【螺旋階段、色ガラス、漆喰壁┄和洋折衷】
この建物を単独で見たら、仏塔伽藍の一つとは到底信じられないかもしれない。生駒山の中腹にあり「生駒聖天」として知られる宝山寺(奈良県生駒市)の「獅子閣」。完成からちょうど140年。国の重要文化財に指定されているその建物が8月中、日曜日ごとに特別公開されている。
獅子閣は山門を入って本堂手前を右手に曲がった奥にある。2階建て寄棟造り(玄関は切妻造り)で、まず目を引くのが1階のアーチ状ガラス窓と玄関上部のベランダ。外観は洋館風だが、瓦葺きや漆喰壁など和風の伝統技法も見られる。
宝山寺の客殿として1884年(明治17年)に建てられた。西洋建築として有名だった「鹿鳴館」の完成の翌年に当たる。明治初期、文明開化を象徴するものとして、洋館をまねた“擬洋風建築”が各地に建てられた。獅子閣もその一つ。横浜で西洋建築を学ぶため3年間修業を積んだ吉村松太郎という宮大工が設計し棟梁を務めた。
玄関を入ると、板張りの洋室が広がる。すぐ右側には木製の螺旋階段。漆喰磨き仕上げの真っ白な壁面にアーチ状の扉と窓があり、扉に嵌め込まれた赤青緑の色ガラスが室内を華やかに彩る。左側には6畳敷きの日本間が2部屋。能や狂言に材を採った襖絵はいずれも江戸後期の絵師、土佐光孚(みつざね、1780~1852)の作。
2階には10畳間が2部屋あり、上の間には床の間や違い棚が設けられていた。襖を飾るのは1階とは趣を異にする花鳥画や山水画(筆者は日本画家真嶋北光?)。天井は碁盤目状に縦横組み合わせた格(ごう)天井。ベランダからは眼下に本堂や拝殿などの堂塔を望む。
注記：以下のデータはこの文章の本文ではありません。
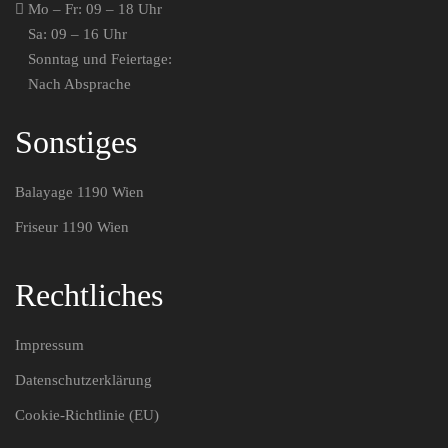
Mo – Fr: 09 – 18 Uhr
Sa: 09 – 16 Uhr
Sonn­tag und Feiertage:
Nach Absprache
Sonstiges
Bala­ya­ge 1190 Wien
Fri­seur 1190 Wien
Rechtliches
Impres­sum
Daten­schutz­er­klä­rung
Coo­kie-Richt­li­nie (EU)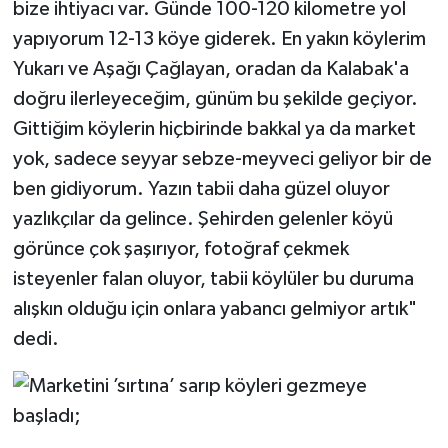
bize ihtiyacı var. Günde 100-120 kilometre yol
yapıyorum 12-13 köye giderek. En yakın köylerim
Yukarı ve Aşağı Çağlayan, oradan da Kalabak'a
doğru ilerleyeceğim, günüm bu şekilde geçiyor.
Gittiğim köylerin hiçbirinde bakkal ya da market
yok, sadece seyyar sebze-meyveci geliyor bir de
ben gidiyorum. Yazın tabii daha güzel oluyor
yazlıkçılar da gelince. Şehirden gelenler köyü
görünce çok şaşırıyor, fotoğraf çekmek
isteyenler falan oluyor, tabii köylüler bu duruma
alışkın olduğu için onlara yabancı gelmiyor artık"
dedi.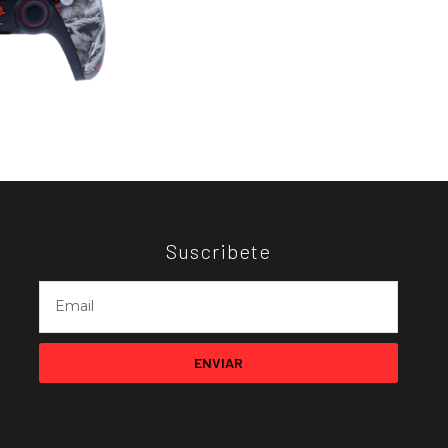
Suscribete
ENVIAR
獅子閣を後に、久しぶりに多宝塔、太師堂を経て奥の院へ。無数のお地蔵さんたちが出迎えてくれた。家族とみられる3人の男性が仏様をたわしなどでゴシゴシ磨いていた。ご苦労さまです。
残念だったのは多宝塔などの賽銭箱に「信者様へ」と題し、こんな一文が掲げられていたこと。「賽銭窃盗事案が夜間に頻発しております┄┄夜間の賽銭献上は門衛に預けて頂きます様、お願い申し上げます」。奥の院の大黒堂には「酒⋅塩⋅穀類をまく事 厳禁します」という貼り紙もあった。
参道で羽を休めている大きなガに出合った。羽根の目玉模様からたぶんヤママユ。虫好きには憧れの昆虫の一つだ。成虫の寿命は僅か1週間から10日ほど。この間に交尾し産卵する。相手は見つかったのだろうか。